Hybir is also more expensive than competitors such as Mozy and Carbonite. It charges $5 per month for 100 GB, $10 a month for 300 GB and $15 a month for 600 GB of data. Mozy, by contrast, charges $5 a month for MozyHome for unlimited capacity. Carbonite charges $54.95 for a one-year subscription and $130 for a three-year subscription.
Hybir plans to move upmarket eventually, potentially with an on-premise appliance that would let larger companies manage backup for their own network of remote workstations.
Preston said consumers may not go for the pricing premium in exchange for new features. "I think they may lose more customers with the tiered pricing than they gain in revenue," he said.

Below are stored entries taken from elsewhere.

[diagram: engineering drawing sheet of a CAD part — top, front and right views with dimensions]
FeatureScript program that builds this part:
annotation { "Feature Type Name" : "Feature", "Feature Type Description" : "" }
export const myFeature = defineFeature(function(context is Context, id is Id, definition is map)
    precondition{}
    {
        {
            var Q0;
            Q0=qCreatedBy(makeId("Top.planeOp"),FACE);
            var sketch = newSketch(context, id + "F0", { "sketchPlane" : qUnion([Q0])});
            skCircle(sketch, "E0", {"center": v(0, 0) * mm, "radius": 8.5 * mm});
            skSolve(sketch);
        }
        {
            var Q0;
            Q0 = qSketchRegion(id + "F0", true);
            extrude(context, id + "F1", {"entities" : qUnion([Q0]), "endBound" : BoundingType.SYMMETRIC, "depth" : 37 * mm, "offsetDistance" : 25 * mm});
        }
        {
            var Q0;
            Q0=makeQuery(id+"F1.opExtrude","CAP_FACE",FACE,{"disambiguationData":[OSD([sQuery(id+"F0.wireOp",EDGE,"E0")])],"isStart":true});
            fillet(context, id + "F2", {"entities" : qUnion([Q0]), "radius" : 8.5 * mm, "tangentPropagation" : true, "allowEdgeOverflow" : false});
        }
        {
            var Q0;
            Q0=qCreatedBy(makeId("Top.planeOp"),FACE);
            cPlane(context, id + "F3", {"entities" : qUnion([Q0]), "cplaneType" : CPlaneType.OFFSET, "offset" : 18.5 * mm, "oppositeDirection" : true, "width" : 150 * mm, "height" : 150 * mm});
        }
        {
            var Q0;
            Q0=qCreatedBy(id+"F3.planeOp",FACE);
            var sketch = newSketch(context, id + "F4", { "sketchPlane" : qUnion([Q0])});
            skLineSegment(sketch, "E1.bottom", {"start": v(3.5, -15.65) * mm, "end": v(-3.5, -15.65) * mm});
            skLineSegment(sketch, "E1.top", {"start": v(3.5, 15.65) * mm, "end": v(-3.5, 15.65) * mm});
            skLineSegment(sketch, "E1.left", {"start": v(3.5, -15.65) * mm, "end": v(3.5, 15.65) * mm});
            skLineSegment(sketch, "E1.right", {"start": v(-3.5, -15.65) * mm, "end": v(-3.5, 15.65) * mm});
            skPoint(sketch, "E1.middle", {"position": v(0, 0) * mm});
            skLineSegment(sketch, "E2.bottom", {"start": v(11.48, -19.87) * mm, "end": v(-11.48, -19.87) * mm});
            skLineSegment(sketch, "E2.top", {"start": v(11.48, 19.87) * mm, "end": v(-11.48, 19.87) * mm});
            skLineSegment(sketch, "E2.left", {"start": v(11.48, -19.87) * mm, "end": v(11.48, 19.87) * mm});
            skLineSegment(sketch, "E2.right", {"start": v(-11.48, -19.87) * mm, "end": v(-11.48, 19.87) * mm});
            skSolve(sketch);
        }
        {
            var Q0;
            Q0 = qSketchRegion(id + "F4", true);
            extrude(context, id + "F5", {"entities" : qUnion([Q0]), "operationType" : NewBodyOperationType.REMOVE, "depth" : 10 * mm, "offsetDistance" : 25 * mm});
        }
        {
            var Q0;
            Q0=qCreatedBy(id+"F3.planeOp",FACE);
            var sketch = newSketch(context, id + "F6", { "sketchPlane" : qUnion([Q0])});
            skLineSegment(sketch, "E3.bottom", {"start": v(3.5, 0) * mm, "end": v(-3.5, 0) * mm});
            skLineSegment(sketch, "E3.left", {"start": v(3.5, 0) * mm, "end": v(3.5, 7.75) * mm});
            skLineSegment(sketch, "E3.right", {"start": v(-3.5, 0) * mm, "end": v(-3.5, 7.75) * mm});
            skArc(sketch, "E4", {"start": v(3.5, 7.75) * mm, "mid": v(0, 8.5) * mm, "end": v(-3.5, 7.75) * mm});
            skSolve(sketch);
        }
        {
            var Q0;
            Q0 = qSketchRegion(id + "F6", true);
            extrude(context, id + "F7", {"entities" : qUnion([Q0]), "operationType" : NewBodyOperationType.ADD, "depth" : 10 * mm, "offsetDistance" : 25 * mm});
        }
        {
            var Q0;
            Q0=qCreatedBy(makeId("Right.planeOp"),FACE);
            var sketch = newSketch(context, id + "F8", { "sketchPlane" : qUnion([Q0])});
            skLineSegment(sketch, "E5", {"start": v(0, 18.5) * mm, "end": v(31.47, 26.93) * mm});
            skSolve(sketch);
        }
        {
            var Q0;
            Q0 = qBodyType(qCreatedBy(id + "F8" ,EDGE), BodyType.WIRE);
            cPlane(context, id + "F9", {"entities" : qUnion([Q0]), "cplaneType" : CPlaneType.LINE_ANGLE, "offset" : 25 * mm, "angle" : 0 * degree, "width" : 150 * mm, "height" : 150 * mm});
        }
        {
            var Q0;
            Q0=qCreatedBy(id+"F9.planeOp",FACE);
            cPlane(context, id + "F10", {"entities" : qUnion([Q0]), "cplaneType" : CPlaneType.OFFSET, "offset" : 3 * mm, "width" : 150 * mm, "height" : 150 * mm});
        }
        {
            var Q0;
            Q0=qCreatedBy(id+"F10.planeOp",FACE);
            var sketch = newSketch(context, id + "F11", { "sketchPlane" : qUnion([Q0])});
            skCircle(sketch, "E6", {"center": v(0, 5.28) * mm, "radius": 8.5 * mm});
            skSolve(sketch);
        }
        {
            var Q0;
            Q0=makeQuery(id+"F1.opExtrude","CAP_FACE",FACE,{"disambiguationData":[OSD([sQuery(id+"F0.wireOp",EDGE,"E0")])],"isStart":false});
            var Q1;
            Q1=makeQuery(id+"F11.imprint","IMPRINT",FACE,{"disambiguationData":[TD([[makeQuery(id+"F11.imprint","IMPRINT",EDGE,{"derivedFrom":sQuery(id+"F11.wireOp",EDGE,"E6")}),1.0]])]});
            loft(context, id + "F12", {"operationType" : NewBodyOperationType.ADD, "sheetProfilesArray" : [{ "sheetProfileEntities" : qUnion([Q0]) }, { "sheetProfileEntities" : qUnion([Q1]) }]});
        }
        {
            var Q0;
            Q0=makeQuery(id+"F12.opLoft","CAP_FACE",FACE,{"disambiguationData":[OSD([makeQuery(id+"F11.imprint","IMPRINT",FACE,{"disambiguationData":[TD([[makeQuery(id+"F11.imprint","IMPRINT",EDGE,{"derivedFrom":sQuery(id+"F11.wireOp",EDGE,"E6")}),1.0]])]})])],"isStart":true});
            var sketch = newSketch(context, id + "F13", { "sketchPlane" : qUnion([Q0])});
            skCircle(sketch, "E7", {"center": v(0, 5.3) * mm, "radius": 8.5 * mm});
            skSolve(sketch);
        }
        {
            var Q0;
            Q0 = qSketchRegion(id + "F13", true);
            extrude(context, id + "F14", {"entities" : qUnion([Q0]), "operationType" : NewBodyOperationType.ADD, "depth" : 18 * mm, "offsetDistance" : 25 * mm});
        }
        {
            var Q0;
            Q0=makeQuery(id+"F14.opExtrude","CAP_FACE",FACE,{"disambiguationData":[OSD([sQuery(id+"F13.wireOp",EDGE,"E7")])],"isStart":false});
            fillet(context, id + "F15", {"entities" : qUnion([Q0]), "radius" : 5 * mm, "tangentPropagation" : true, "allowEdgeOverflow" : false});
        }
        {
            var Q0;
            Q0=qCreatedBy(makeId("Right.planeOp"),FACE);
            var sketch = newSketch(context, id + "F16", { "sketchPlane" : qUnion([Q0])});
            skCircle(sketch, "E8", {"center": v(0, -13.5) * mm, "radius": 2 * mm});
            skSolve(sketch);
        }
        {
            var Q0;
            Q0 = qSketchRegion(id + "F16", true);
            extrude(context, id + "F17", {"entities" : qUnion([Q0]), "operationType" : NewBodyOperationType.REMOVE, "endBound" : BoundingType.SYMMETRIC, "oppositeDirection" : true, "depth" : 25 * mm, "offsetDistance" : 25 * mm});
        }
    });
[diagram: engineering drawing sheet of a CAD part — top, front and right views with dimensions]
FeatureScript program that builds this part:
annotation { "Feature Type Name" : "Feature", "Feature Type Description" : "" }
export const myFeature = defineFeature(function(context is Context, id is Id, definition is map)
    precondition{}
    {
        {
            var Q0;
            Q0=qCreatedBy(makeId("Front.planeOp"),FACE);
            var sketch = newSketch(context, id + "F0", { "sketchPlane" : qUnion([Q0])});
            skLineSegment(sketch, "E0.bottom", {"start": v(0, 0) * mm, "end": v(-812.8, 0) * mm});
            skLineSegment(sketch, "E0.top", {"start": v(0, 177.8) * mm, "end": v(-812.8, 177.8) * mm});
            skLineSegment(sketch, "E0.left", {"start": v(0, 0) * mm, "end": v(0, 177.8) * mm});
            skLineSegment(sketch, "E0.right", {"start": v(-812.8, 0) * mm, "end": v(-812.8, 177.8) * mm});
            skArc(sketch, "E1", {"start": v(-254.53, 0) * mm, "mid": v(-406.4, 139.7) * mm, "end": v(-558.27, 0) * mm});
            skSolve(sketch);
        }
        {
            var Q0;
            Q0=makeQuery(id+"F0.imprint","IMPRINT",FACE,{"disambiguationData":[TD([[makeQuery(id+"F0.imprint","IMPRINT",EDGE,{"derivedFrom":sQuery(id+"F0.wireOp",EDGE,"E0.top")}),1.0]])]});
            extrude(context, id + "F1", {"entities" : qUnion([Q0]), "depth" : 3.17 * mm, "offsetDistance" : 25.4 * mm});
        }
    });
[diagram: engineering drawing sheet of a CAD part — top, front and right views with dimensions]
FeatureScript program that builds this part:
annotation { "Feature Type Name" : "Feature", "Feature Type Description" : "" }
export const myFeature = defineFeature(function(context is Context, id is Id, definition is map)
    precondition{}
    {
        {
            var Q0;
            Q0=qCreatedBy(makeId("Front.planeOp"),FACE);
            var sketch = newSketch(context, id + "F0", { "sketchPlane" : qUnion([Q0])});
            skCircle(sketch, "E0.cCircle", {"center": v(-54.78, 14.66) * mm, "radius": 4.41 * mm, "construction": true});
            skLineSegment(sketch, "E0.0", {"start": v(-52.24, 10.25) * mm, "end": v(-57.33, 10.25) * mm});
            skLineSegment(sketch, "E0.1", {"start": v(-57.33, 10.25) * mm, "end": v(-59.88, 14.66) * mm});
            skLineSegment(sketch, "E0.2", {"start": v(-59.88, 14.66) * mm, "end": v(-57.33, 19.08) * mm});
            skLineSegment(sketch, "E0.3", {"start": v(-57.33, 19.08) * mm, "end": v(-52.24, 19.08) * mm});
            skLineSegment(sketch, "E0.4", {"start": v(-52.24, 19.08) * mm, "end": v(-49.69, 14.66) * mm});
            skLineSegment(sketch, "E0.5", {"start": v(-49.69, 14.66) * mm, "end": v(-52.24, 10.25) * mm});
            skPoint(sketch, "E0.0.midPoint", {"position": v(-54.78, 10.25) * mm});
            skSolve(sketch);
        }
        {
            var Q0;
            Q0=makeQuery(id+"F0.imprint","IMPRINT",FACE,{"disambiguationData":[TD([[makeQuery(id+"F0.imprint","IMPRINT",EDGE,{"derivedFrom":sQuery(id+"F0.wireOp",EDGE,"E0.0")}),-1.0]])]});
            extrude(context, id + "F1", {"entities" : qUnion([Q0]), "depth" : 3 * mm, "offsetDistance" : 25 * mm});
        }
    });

One early adopter said he feels the price is worthwhile, however. "I'm paying a total of $180 total per year for three machines, and I think it's a reasonable price for what it does," said Rob Buergesser of Denver, Colo., who first heard of Hybir through local technology education groups and participated in the beta beginning six months ago.
Buergesser said he's tried Carbonite but found performance slow over his home Internet connection. His first backup of his largest PC with Hybir took eight to nine hours, but his nightly incremental backups take about 15 minutes. "I send less than 2% of the data on my machine during incrementals," he said. "I've had it run at the same time as a virus scan without performance degradation."